Aim 1: From the Oregon Coast travel excerpt, retype the passage starting with "Ecola State Park has" and going on through "historical interpretive trail." word for word.
Aim 2:
Answer these questions using the Oregon Coast travel excerpt:
(a) How many miles long is the Angora Peak hike?
(b) Which movie was filmed at Cannon Beach?
(c) In what year did Lewis and Clark pass through the section of coastline at Ecola State Park?

Source excerpt:
--- BEGIN ---

Before you leave the park, you’ll want to stop by Neahkahnie Viewpoint to take in one of the best views on the Oregon Coast.
Next, you can head a little inland from the coast to see Angora Peak, which offers jaw-dropping views and decent hiking opportunities.
As you continue up the Oregon Coast, you’ll find Hug Point State Recreation Site for caving and waterfalls. There is also beach access here.
Things to do in Arch Cape
- Hike up Angora Peak (8.0 miles).
- Visit the caves and waterfalls at Hug Point State Recreation Site.
- Walk amongst an ancient forest at Oswald West State Park.
- Take in the panoramic scenery at Neahkahnie Viewpoint.
Distance from Arch Cape: 8 minutes (5.5 miles)
When I was living in Portland, I made the day trip to Cannon Beach because I heard that it was where The Goonies was filmed (90s kids rejoice!).
When I arrived, I was not disappointed to recognize the beach and the iconic Haystack Rock that were in The Goonies.
Besides geeking out over a nostalgic childhood movie, Cannon Beach is simply a lovely place to explore.
The beach can get crowded in the summer due to it being a popular getaway for Portlanders, so if you’re doing your road trip in the summer months be prepared for crowds.
If you’re wanting a more secluded beach experience, visit this part of the Oregon Coast in the winter or fall for the least amount of people.
Things to do in Cannon Beach
- Snap a selfie in front of Haystack Rock and reminisce about your childhood (if you were born in the 80s or early 90s).
- Have a picnic on the beach.
Where to Eat & Drink in Cannon Beach
- Tom’s Fish N Chips
- Lazy Susan Cafe
Ecola State Park
Distance from Cannon Beach: 5 minutes (2.5 miles)
Ecola State Park has a rich history, beach access, and plenty of hiking opportunities.
Enter the park beneath the old-growth forest and explore the sandy stretches and tidepools at Indian Beach. Try and spot some sea stars, anemones, and urchins while you’re there too!
If you’re looking for a short hike at the park, the Clatsop Loop Trail is a good trail to start with to learn more about the history of the area since it’s a historical interpretive trail.
Fun fact: Lewis and Clark made their way through this section of the coastline searching for a beached whale in 1806.
Hikes to do in Ecola State Park
- Clatsop Loop (2.0 miles)
- Ecola State Park to Indian Beach (4.3 miles)
- Lewis and Clark Discovery Trail (12.2 miles)

--- END ---

[Stored entries]
--- BEGIN ---

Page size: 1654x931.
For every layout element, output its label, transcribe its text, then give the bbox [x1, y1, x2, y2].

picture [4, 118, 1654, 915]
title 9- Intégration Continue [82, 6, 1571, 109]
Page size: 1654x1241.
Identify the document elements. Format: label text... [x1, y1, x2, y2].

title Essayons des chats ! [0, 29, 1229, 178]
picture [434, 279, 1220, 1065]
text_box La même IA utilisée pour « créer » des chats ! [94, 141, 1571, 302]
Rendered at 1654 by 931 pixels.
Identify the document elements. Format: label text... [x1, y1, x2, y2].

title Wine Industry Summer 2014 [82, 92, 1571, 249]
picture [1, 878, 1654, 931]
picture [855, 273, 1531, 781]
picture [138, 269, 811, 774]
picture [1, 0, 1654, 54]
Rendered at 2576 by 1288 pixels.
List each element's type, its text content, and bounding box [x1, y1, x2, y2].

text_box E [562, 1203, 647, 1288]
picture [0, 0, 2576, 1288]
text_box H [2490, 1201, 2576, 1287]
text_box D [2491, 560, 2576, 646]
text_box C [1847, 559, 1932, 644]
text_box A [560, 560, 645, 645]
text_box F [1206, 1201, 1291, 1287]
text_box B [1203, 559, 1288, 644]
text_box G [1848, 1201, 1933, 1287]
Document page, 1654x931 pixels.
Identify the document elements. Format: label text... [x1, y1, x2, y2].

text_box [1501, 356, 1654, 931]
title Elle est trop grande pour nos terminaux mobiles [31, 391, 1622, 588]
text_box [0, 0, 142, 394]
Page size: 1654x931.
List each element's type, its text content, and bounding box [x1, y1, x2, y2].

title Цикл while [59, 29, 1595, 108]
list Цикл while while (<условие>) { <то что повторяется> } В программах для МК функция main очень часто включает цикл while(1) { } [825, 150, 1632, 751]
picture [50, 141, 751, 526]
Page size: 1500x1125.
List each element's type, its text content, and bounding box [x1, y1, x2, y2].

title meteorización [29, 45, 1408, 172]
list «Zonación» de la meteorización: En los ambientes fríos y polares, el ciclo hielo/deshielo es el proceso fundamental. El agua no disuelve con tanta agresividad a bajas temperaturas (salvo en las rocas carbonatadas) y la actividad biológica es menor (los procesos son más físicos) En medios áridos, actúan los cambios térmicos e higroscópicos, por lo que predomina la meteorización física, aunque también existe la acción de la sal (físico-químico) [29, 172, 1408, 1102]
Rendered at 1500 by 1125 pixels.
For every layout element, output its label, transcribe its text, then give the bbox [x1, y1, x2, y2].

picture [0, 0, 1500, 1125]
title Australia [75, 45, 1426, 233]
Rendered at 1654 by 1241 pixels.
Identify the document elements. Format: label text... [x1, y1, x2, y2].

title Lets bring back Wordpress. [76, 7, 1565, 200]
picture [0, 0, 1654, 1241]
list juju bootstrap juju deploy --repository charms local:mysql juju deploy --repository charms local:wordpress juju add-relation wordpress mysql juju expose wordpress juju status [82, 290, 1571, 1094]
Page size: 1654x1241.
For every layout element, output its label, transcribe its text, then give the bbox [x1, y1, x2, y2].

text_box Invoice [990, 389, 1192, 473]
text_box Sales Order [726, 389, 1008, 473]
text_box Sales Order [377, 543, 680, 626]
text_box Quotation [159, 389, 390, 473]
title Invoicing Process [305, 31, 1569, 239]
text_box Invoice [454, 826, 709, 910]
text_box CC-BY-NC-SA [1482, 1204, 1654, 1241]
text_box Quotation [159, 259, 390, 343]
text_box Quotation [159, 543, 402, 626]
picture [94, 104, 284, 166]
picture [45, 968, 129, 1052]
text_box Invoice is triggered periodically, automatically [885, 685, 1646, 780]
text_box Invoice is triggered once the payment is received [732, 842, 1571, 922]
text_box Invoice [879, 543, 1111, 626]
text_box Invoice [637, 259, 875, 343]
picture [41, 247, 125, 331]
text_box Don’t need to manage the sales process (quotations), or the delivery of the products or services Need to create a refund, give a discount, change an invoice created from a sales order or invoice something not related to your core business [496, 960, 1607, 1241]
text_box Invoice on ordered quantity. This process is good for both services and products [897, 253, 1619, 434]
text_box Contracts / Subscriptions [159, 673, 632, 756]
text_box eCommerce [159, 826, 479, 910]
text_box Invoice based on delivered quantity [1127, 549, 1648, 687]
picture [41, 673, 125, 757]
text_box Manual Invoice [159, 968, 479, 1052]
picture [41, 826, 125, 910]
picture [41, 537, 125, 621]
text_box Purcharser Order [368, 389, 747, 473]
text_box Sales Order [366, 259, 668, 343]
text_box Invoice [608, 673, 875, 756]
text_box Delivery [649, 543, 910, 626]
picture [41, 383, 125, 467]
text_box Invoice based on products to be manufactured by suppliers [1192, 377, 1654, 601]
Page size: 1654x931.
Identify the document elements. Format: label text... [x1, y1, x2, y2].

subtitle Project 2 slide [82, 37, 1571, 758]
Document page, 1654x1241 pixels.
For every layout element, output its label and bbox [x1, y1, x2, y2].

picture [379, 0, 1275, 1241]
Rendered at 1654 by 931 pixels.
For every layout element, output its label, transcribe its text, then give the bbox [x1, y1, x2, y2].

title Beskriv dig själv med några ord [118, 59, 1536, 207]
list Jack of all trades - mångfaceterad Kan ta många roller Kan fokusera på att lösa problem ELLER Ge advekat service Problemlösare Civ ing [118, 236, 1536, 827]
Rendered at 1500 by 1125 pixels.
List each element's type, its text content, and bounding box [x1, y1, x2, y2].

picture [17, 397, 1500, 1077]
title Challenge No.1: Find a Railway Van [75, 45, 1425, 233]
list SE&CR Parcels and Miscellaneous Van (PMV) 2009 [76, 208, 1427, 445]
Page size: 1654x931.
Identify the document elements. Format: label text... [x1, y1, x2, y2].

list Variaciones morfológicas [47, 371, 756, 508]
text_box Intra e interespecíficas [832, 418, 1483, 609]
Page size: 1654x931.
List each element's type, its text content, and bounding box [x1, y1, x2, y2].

--- END ---

Correct output 1:
Ecola State Park has a rich history, beach access, and plenty of hiking opportunities.
Enter the park beneath the old-growth forest and explore the sandy stretches and tidepools at Indian Beach. Try and spot some sea stars, anemones, and urchins while you’re there too!
If you’re looking for a short hike at the park, the Clatsop Loop Trail is a good trail to start with to learn more about the history of the area since it’s a historical interpretive trail.

Correct output 2:
(a) 8.0 miles
(b) The Goonies
(c) 1806